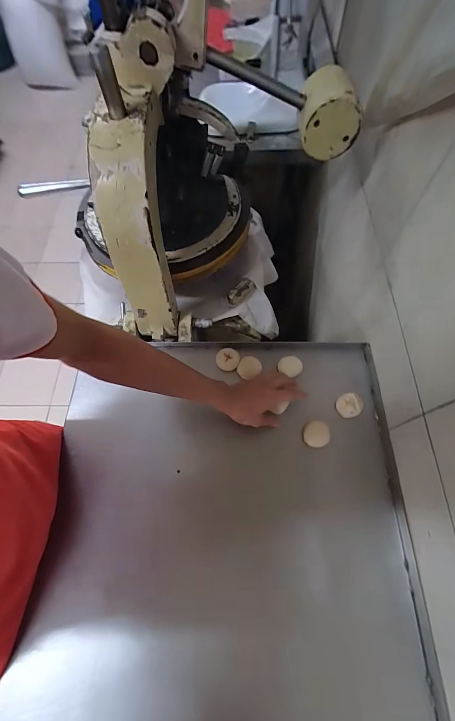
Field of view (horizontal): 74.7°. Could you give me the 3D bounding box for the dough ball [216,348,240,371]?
[{"bbox_3d":[0.000,-0.003,0.628,0.049,0.020,0.047,2,82,7],"label":"dough ball"}]

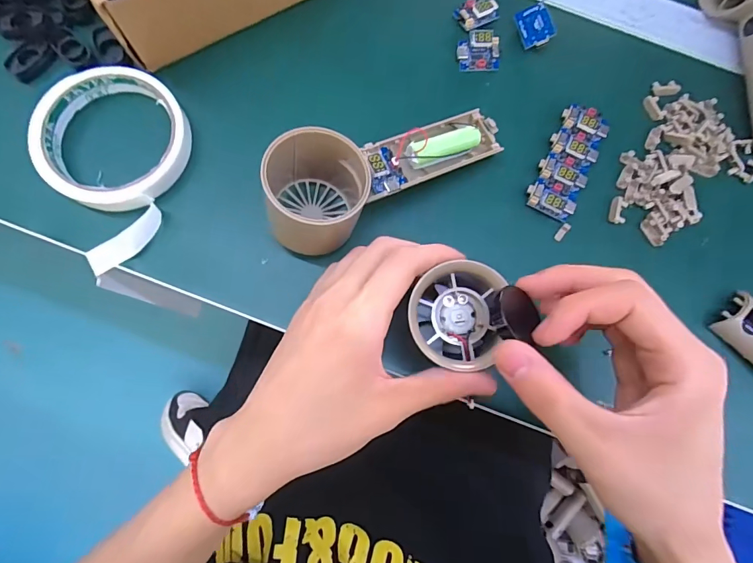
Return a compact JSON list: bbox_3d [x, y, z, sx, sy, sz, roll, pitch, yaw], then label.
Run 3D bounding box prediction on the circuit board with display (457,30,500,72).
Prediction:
[{"bbox_3d":[0.074,-0.164,0.294,0.030,0.015,0.021,-4,82,-4],"label":"circuit board with display"}]

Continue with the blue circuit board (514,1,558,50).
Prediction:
[{"bbox_3d":[0.115,-0.185,0.298,0.023,0.004,0.029,-19,87,18],"label":"blue circuit board"}]

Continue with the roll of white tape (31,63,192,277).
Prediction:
[{"bbox_3d":[-0.162,-0.080,0.263,0.090,0.014,0.122,-27,81,-9],"label":"roll of white tape"}]

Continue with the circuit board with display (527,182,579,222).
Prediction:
[{"bbox_3d":[0.119,-0.057,0.276,0.033,0.013,0.023,25,78,1],"label":"circuit board with display"}]

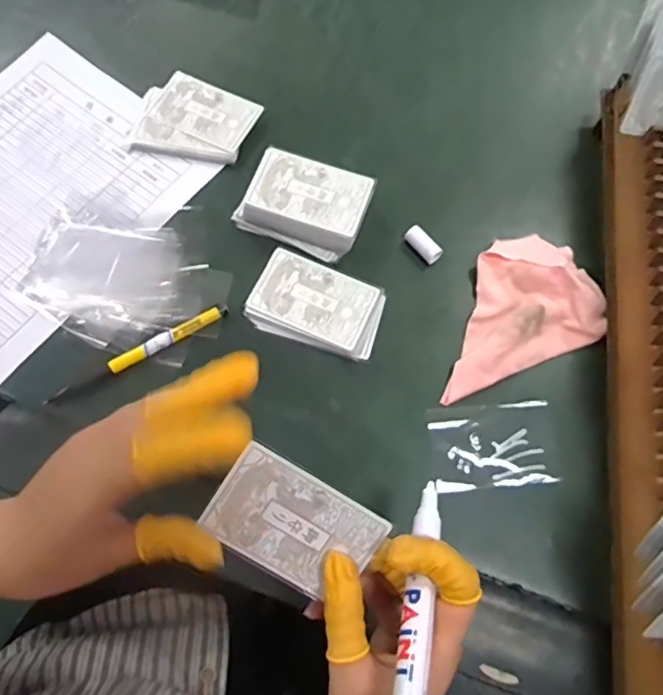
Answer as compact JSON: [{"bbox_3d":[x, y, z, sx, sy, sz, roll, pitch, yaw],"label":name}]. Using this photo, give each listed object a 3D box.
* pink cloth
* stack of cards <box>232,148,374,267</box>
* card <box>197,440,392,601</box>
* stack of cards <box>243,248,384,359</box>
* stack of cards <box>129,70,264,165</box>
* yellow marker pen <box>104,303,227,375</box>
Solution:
[{"bbox_3d":[0.130,-0.030,0.420,0.137,0.018,0.094,-22,72,-9],"label":"pink cloth"},{"bbox_3d":[-0.019,-0.110,0.439,0.091,0.030,0.065,24,71,7],"label":"stack of cards"},{"bbox_3d":[-0.018,0.091,0.289,0.084,0.004,0.053,32,95,-6],"label":"card"},{"bbox_3d":[-0.010,-0.032,0.420,0.095,0.007,0.062,21,71,6],"label":"stack of cards"},{"bbox_3d":[-0.114,-0.188,0.474,0.091,0.009,0.077,22,71,6],"label":"stack of cards"},{"bbox_3d":[-0.116,-0.008,0.406,0.089,0.007,0.013,-29,73,-11],"label":"yellow marker pen"}]

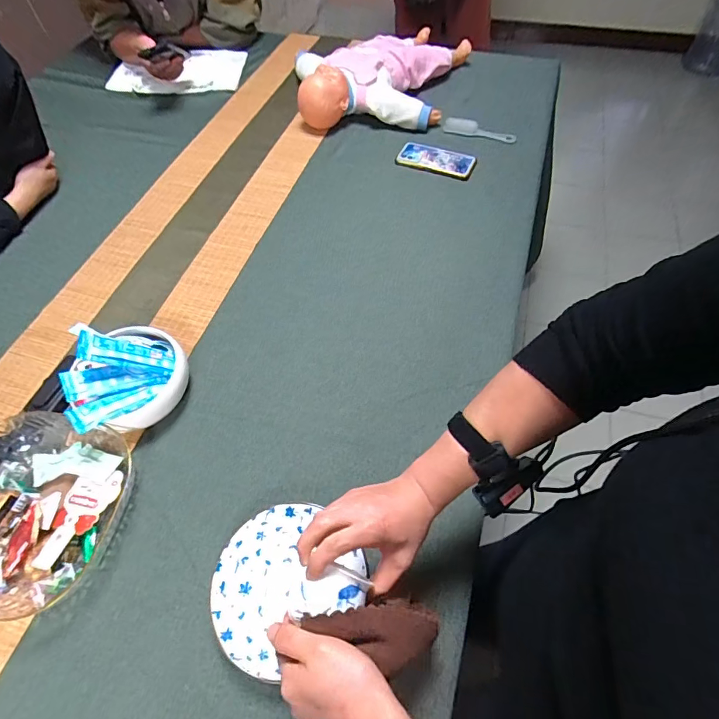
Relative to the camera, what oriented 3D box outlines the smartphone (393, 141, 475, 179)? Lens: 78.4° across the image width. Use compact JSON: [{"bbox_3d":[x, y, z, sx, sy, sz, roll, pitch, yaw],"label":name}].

======

**Task instructions:** Which lines contain "pitch"? Copy each of them from the listing.

**Output of the exercise:**
Return a compact JSON list: bbox_3d [x, y, z, sx, sy, sz, roll, pitch, yaw], then label.
Answer as compact JSON: [{"bbox_3d":[x, y, z, sx, sy, sz, roll, pitch, yaw],"label":name}]. Using this photo, give each listed object a 3D box.
Relative to the camera, what oriented 3D box outlines the smartphone (393, 141, 475, 179)? Lens: 78.4° across the image width. Use compact JSON: [{"bbox_3d":[x, y, z, sx, sy, sz, roll, pitch, yaw],"label":name}].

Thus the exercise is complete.